When Google’s the library, who’s the librarian?

PaidContent says it’s a false alarm that Viacom will get personally identifiable information on our video viewing from YouTube and Google as part of its self-destructive lawsuit. Nonetheless, the episode has sparked the question I pose in the headline: When Google becomes our library, who acts as the librarian to protect our privacy as a matter of principle?

And what is the principle? Any site with content — Google, Amazon, a newspaper, a blog, an ISP — is now the moral equivalent of a library or bookstore, two institutions that try hard not to hand over information on what content we seek and consume arguing that that would violate our First Amendment rights. The controversy in the telco immunity legislation is that those searches were made without warrants. In this case, there is a warrant. When I ran sites, we got subpoenas all the time and handed over IP addresses when ordered; that was company policy. I always found it troubling and as a result ordered that we would change our data retention policy and get rid of IP addresses as soon as possible. Should Google and other sites erase IPs and rely only on cookies without personally identifiable information?

I say all this more as a question than as a statement. Viacom could have just as easily gotten our addresses and account names. Even as blind as Viacom is to the new reality — the suit itself is the proof of that — they realized, as PaidContent points out, that getting our personal viewing information would have turned them into a corporate peeping-tom pariah. So what is the principle and the law in your view? What should they be? And what are the practical tactics we should expect content sites to take? Should I be erasing my logs? Is that pointless because Google Analytics has them too? What gives?

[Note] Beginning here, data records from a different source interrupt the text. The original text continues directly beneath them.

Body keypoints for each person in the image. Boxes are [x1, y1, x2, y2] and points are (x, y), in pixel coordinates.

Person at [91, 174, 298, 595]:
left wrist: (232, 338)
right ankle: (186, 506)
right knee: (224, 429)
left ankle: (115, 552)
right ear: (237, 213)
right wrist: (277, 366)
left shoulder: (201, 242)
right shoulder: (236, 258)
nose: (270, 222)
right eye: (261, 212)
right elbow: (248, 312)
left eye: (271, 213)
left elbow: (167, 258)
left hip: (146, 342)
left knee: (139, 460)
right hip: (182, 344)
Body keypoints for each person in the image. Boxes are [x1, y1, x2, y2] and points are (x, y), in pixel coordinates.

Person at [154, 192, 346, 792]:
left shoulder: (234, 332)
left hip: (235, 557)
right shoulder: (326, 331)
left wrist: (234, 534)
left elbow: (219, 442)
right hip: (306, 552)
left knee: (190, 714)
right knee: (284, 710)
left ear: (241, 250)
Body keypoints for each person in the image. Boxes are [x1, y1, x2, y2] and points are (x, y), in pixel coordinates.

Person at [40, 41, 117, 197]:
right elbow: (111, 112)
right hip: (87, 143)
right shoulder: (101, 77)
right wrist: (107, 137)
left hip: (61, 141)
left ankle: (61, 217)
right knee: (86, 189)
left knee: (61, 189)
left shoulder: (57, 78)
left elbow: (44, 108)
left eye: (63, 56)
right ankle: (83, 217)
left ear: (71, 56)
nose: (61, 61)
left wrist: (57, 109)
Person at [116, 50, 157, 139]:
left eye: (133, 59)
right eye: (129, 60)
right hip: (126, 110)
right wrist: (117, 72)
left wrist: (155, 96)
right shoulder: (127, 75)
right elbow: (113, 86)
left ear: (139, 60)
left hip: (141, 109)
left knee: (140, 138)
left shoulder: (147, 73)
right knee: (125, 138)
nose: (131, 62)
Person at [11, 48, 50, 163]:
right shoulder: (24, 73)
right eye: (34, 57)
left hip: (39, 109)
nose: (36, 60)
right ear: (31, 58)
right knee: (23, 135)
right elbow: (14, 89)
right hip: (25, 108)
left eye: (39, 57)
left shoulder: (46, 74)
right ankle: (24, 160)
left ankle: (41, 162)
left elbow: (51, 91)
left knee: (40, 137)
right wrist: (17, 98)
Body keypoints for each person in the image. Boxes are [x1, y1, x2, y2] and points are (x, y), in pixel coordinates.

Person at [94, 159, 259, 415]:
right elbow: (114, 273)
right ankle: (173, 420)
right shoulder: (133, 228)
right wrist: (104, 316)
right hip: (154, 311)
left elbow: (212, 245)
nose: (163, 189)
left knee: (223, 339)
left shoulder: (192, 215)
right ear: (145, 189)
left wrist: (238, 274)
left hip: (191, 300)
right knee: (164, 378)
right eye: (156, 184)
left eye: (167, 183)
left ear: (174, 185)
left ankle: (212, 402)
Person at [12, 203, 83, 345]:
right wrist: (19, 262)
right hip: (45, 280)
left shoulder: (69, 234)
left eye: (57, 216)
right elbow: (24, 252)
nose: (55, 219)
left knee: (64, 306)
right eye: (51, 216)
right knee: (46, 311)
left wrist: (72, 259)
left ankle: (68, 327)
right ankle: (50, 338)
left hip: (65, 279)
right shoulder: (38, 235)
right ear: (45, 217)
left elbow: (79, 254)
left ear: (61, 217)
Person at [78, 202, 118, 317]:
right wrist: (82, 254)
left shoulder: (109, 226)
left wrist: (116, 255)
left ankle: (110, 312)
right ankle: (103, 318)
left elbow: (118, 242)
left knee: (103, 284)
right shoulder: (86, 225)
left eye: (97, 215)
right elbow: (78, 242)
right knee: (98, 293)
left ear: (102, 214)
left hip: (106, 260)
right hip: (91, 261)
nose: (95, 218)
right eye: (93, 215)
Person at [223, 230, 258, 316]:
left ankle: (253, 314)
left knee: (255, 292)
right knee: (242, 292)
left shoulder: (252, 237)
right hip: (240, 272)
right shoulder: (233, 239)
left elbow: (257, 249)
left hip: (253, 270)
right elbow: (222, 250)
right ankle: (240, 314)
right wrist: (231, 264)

: LATER: Bob Wyman adds in the comments:

PaidContent was spun… They are wrong. Viacom claims that they will receive no “personally identifiable information” because they managed to get the judge to accept that “login id is a pseudonym … which … ‘cannot identify specific individuals’” (See pages 13-14 of the ruling). The judge granted Viacom’s demand to receive “all data from the Logging database” — including login id.

I don’t know about you, but I sure think my Google “login id” does a pretty good job of identifying me…

:UPDATE: the Journal has a good July 4 story outlining how Google is trying to get Viacom to agree to scrubbing personally identifiable information out of the data because of the uproar over it.

We need a principle as we have one governing the ethics and if possible the behavior of bookstores and libraries. Google is the library.